Xu's family is suing Honda and Takata for punitive damages.
 
 
On Monday, Honda admitted it failed to report more than 1,7000 injury and death claims about its vehicles to U.S. safety regulators, a violation of federal law.
 
On Sept. 3, 2013 Xu was leaving the parking lot of an Alhambra restaurant where he worked as a chef. A medical issue caused him to lose control of his car and strike several cars before hitting a wall, Dordick said.
 
 
The impact caused Xu's air bag to deploy and explode, causing metal particles to strike him, ultimately resulting in his death, Dordick said.
 
Due to the nature of Xu's injuries, police who responded to his death initially thought they were dealing with a homicide, which is similar to what happened in at least one of five other deaths reportedly linked to faulty Takata air bags.
 
"They come out with an explosion with such force that the injuries are being misidentified as gunshot wounds," Dordick said of the sharp objects spewing out of the air bags, hitting passengers in the face.
 
"My client lost her husband. The children lost their father. They'll never be able to pick those pieces up again," he said.
 
Xu's 2002 Acura is one of hundreds of car models representing as many as 8 million cars named in the current international Takata recall.
 
The company has limited its recall in the U.S. to the Gulf region because it believes humidity is part of the problem.
 
A statement translated from Japanese to English on Takata's website refers to the investigation into a fatal accident that occurred in Malaysia in July 2014:
 
"The moisture absorption control of the gas generating agent in some driver seat air bags had not been correctly implemented at the time of manufacture, as a result of which an inflater canister may rupture when the air bag deploys."
 
"There's no moisture problem in California," said Dordick. "How many people have to get hurt?
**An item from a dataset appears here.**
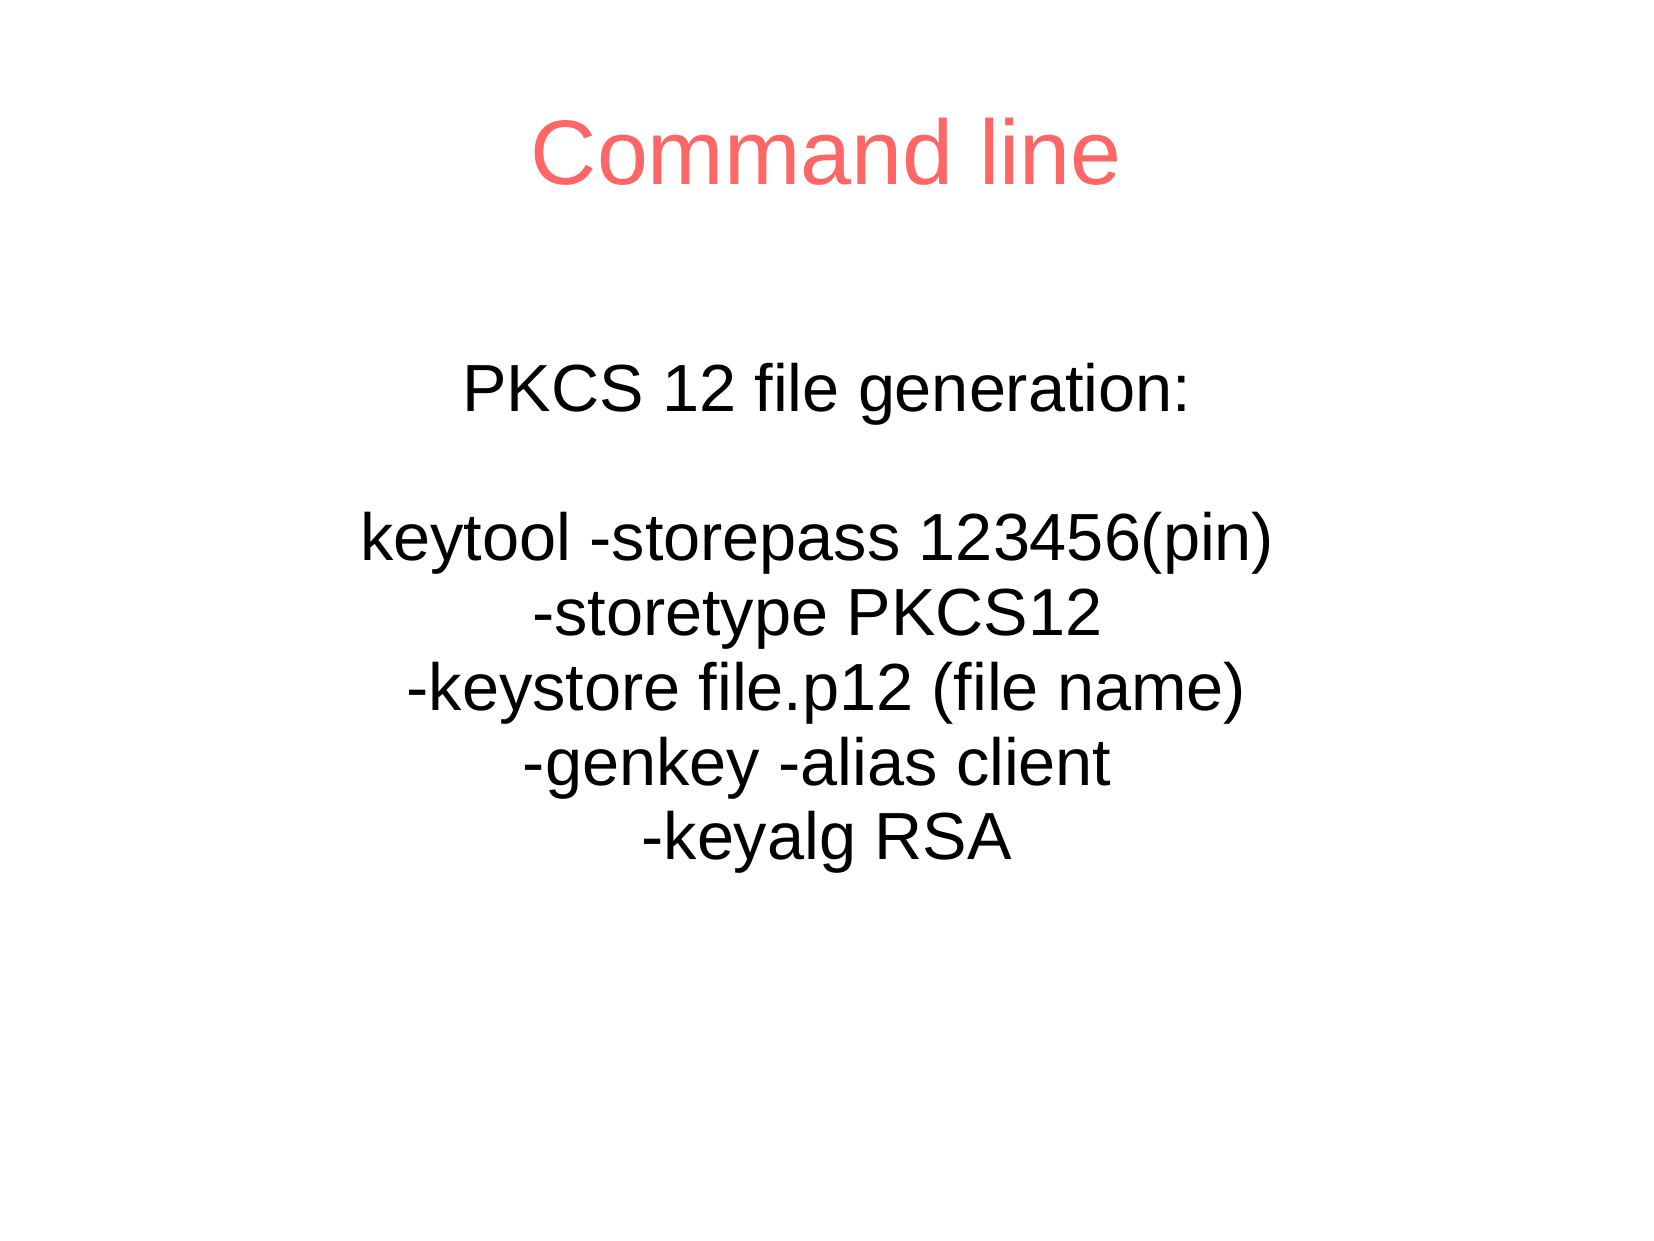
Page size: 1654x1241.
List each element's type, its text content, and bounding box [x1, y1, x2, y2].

text_box PKCS 12 file generation: keytool -storepass 123456(pin) -storetype PKCS12 -keystore file.p12 (file name) -genkey -alias client -keyalg RSA [82, 290, 1571, 1010]
title Command line [82, 49, 1571, 257]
How many people have to die before they do the right thing?"
 
The lawsuit was filed the same day Takata executives testified before a Senate committee apologizing to the families of those who may have been impacted.
 
Auto industry experts have been watching Takata's actions closely. At least one expert warned of the unintended consequences.
 
"I'm seeing people posting on forums instructions on how to disable an air bag because they're worried," said Todd Turner, president of Car Concepts. "It's the worst thing you can possibly do."
 
Turner does not condone Takata's actions, but urged consumers to take a look at the bigger picture.
 
"You're looking at almost 50 million cars a year that are being sold in the world. Most of those have air bags in them," he said. "(In) most cases they work."
 
"We have information as early as 2005 (that) they knew about this problem," Dordick said. "They knew people were getting hurt and killed — so why eight years later is my client's husband and father killed for the same problem?"